Instruction:
Reproduce the rows below verbatim, covering everything from the line containing "How many lines are shown in the chart?" down to the line containing "How many data points in 著作2023 are above 1?", inclusive.

[Short-answer chart tasks]
== Segment start ==

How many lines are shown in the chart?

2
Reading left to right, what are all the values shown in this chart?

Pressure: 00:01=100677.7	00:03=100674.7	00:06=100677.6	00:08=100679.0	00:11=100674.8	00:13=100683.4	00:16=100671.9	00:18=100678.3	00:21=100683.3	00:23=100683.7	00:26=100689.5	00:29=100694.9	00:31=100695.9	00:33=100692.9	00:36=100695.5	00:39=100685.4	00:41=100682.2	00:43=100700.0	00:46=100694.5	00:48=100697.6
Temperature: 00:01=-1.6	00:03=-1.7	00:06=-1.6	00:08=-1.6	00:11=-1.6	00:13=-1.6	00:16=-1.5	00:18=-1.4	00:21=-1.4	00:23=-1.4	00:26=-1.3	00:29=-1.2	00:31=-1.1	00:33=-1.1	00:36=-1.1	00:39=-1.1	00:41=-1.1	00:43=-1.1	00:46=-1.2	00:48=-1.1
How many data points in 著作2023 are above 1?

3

== Segment end ==
== Segment start ==

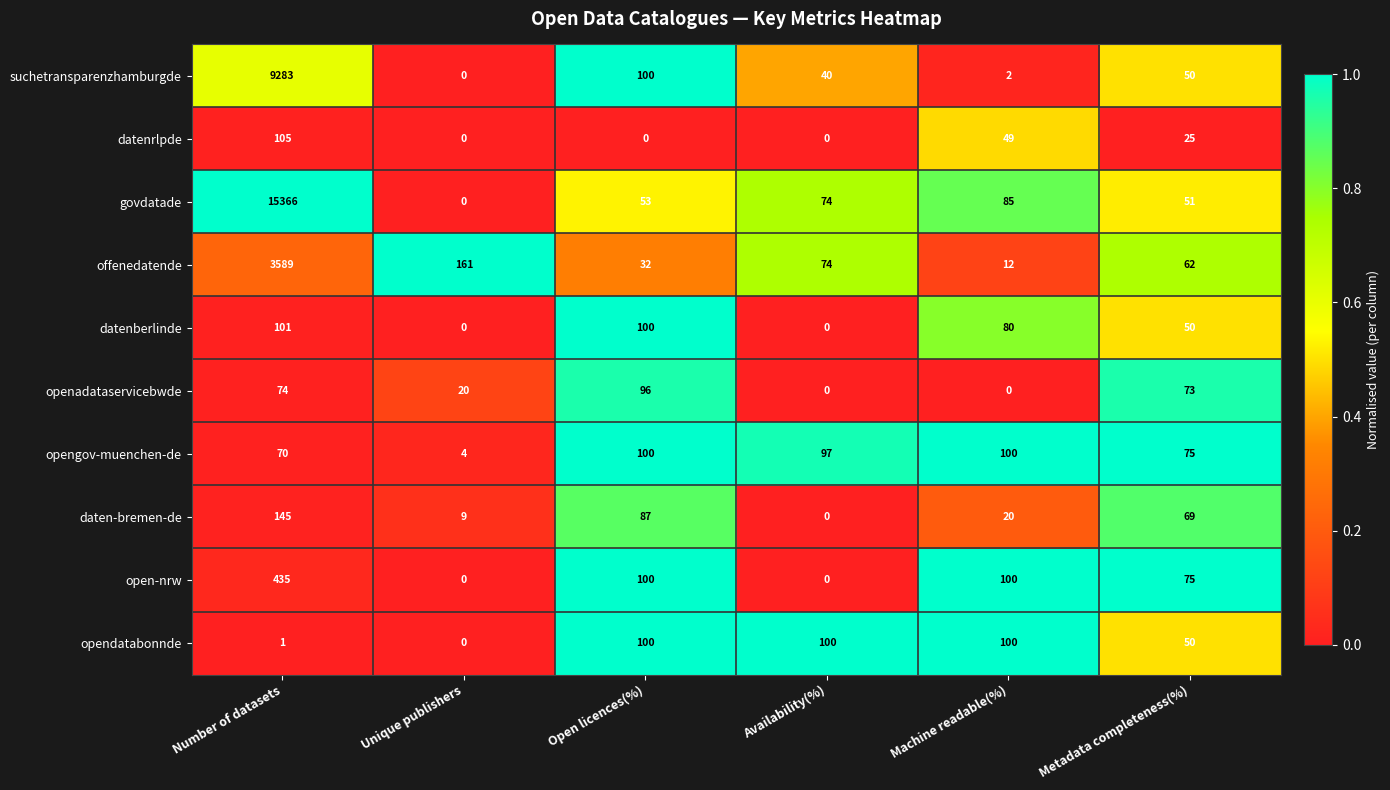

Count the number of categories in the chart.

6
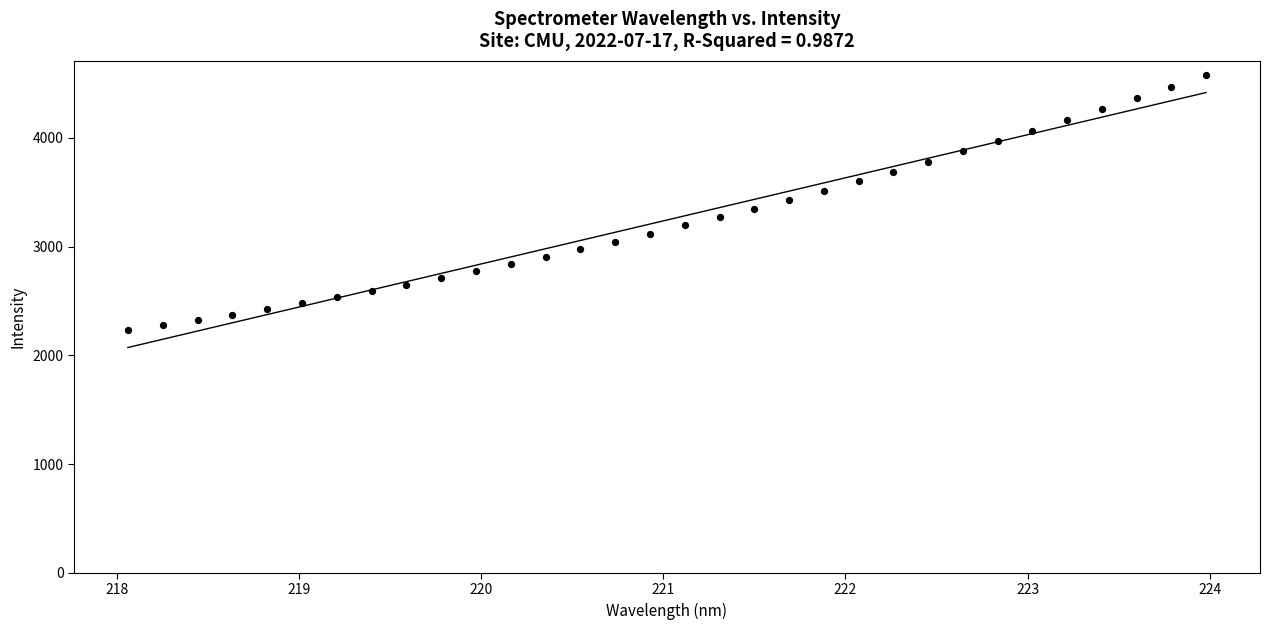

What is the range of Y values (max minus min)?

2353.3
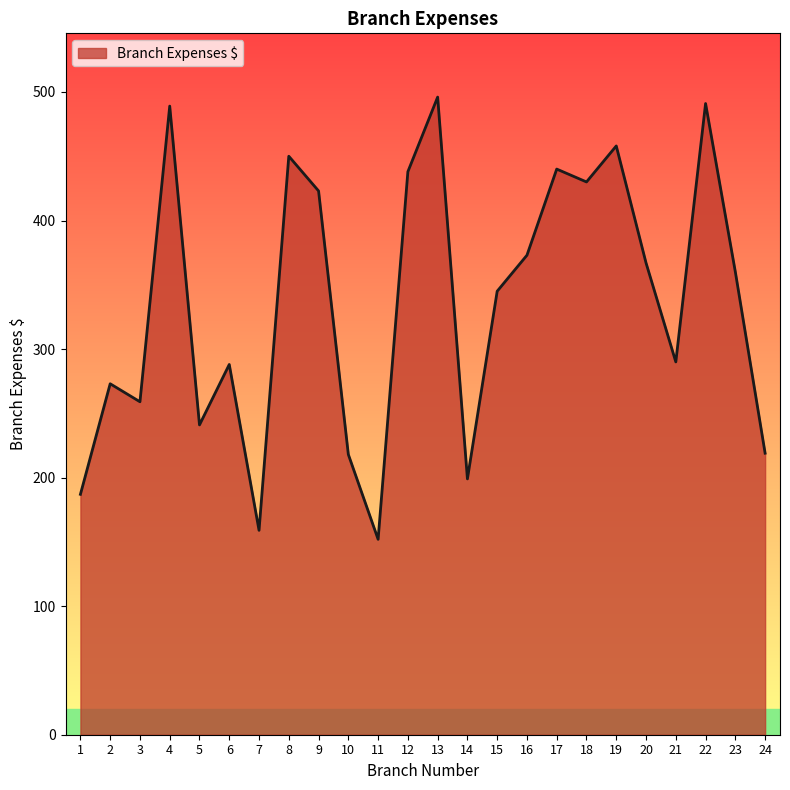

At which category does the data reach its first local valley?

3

== Segment end ==

Task output:
How many lines are shown in the chart?

2
Reading left to right, what are all the values shown in this chart?

Pressure: 00:01=100677.7	00:03=100674.7	00:06=100677.6	00:08=100679.0	00:11=100674.8	00:13=100683.4	00:16=100671.9	00:18=100678.3	00:21=100683.3	00:23=100683.7	00:26=100689.5	00:29=100694.9	00:31=100695.9	00:33=100692.9	00:36=100695.5	00:39=100685.4	00:41=100682.2	00:43=100700.0	00:46=100694.5	00:48=100697.6
Temperature: 00:01=-1.6	00:03=-1.7	00:06=-1.6	00:08=-1.6	00:11=-1.6	00:13=-1.6	00:16=-1.5	00:18=-1.4	00:21=-1.4	00:23=-1.4	00:26=-1.3	00:29=-1.2	00:31=-1.1	00:33=-1.1	00:36=-1.1	00:39=-1.1	00:41=-1.1	00:43=-1.1	00:46=-1.2	00:48=-1.1
How many data points in 著作2023 are above 1?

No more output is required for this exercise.